With a closed system the client lies on a table similar to a massage table & the equipment is usually plumbed into a cabinet attached to a nearby wall. The therapist then inserts a speculum into the client's rectum & attaches one end of a disposable hose to the speculum & the other and is attached to the equipment. A pressurized stream of water is then delivered through the attached hose & into the colon. When the colon is filled & pressure reaches maximum levels the therapist manually drains the colon back through the same hose. Water pressure & temperature within the colon must be monitored constantly to avoid leakage or perforation, requiring the constant attention of the therapist. This type of system is generally the better choice for clients who have spinal injuries or other conditions causing a loss of control of the anal sphincter muscle.

The OPEN system:

With an open system the client lies on a molded fiberglass table that looks like a recliner. The form-fitted table has a basin cut into it & a small, disposable rectal tube, about the size of a pencil is attached at one end. After demonstrating to the client how to gently insert the tube, the therapist leaves the room, providing total privacy for the client. The therapist returns when the client is ready & begins a gentle, continious flow of gravity-fed water through the rectal tube & into the client. When the client feels full, they simply push out & the rectal tube automatically moves to one side within the rectum allowing the softened matter to flow out.
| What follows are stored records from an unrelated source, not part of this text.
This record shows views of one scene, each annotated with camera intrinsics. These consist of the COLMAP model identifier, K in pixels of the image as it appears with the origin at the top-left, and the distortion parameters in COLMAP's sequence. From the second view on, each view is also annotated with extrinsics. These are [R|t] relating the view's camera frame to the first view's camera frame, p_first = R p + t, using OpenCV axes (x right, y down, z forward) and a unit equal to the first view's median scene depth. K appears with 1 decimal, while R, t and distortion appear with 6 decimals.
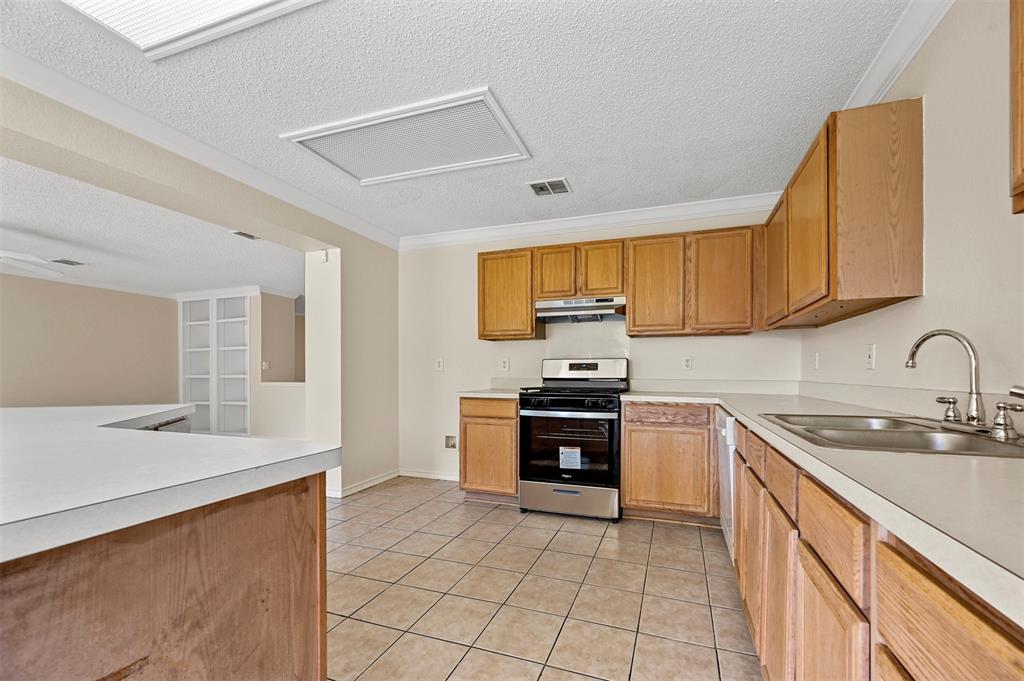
lens RADIAL K [[407.9, 0, 539.2], [0, 407.9, 370.9], [0, 0, 1]] dist [0.001548, 0.000069]
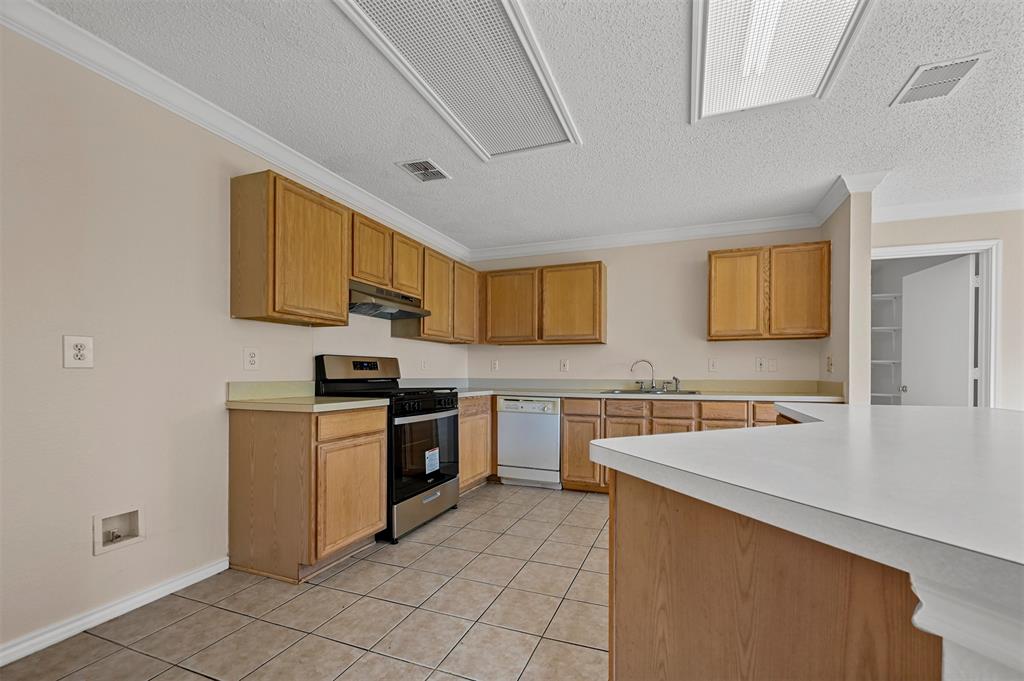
lens RADIAL K [[407.9, 0, 545.2], [0, 407.9, 373.5], [0, 0, 1]] dist [0.001548, 0.000069]
pose [[0.016374, -0.002467, 0.999863, -0.804971], [-0.009128, 0.999955, 0.002617, 0.000590], [-0.999824, -0.009170, 0.016350, 0.646825]]
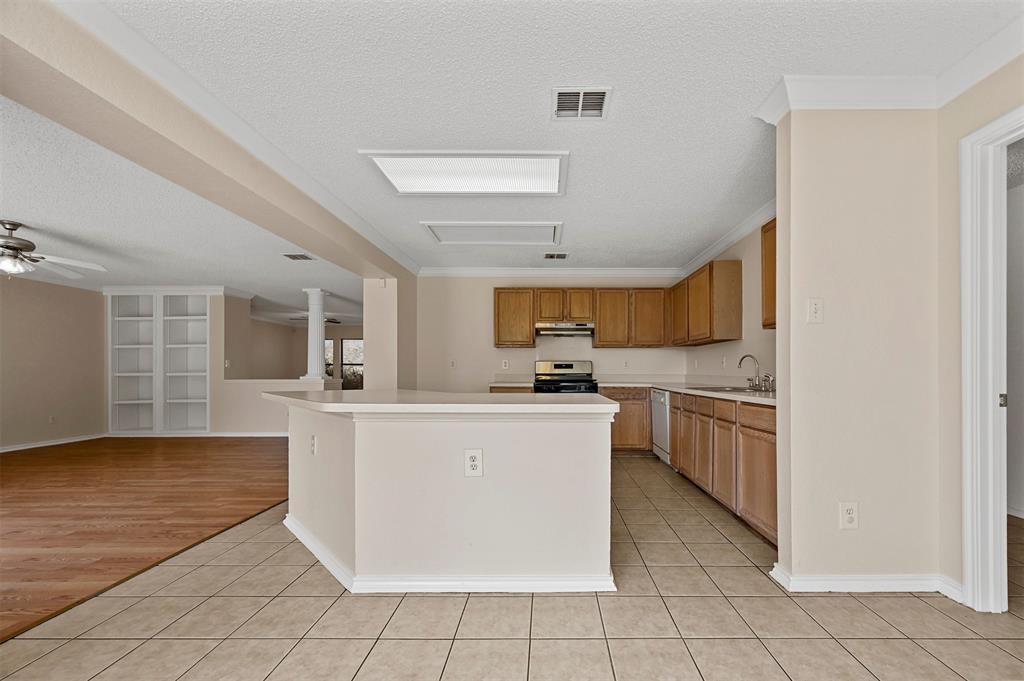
lens RADIAL K [[407.9, 0, 545.3], [0, 407.9, 371.0], [0, 0, 1]] dist [0.001548, 0.000069]
pose [[0.947528, -0.003440, 0.319653, -0.482410], [0.000634, 0.999960, 0.008881, -0.006164], [-0.319671, -0.008212, 0.947493, -0.472265]]
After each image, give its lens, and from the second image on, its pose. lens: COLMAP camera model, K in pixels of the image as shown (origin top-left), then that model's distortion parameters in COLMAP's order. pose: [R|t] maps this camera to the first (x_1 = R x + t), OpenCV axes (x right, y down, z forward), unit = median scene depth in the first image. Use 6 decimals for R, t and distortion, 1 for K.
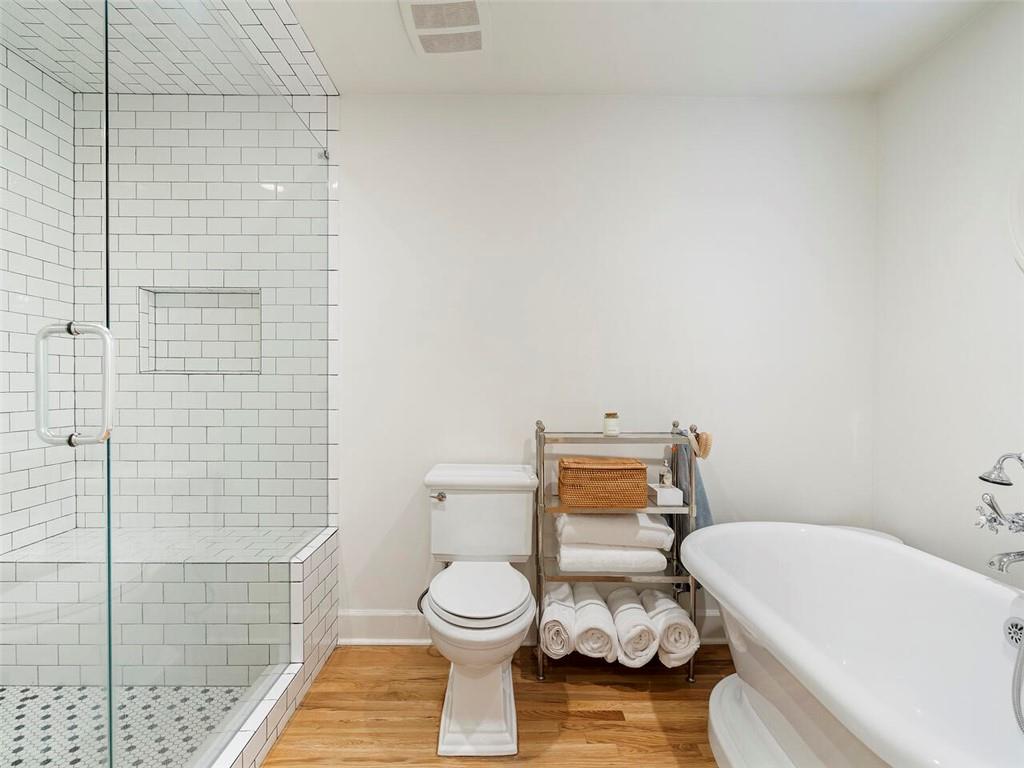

It then flows down a drain in the bottom of the basin & past a three inch clear viewing tube. An odor exhaust system ensures the room remains odor free at all times. The therapist remains in the room & provides instruction during the first session, but private time can be provided during future sessions. This type of system is very gentle and is usually the better choice for clients who have had bowel surgery or any type of bowel disease. The open system is generally regarded as more comfortable and private than the closed system.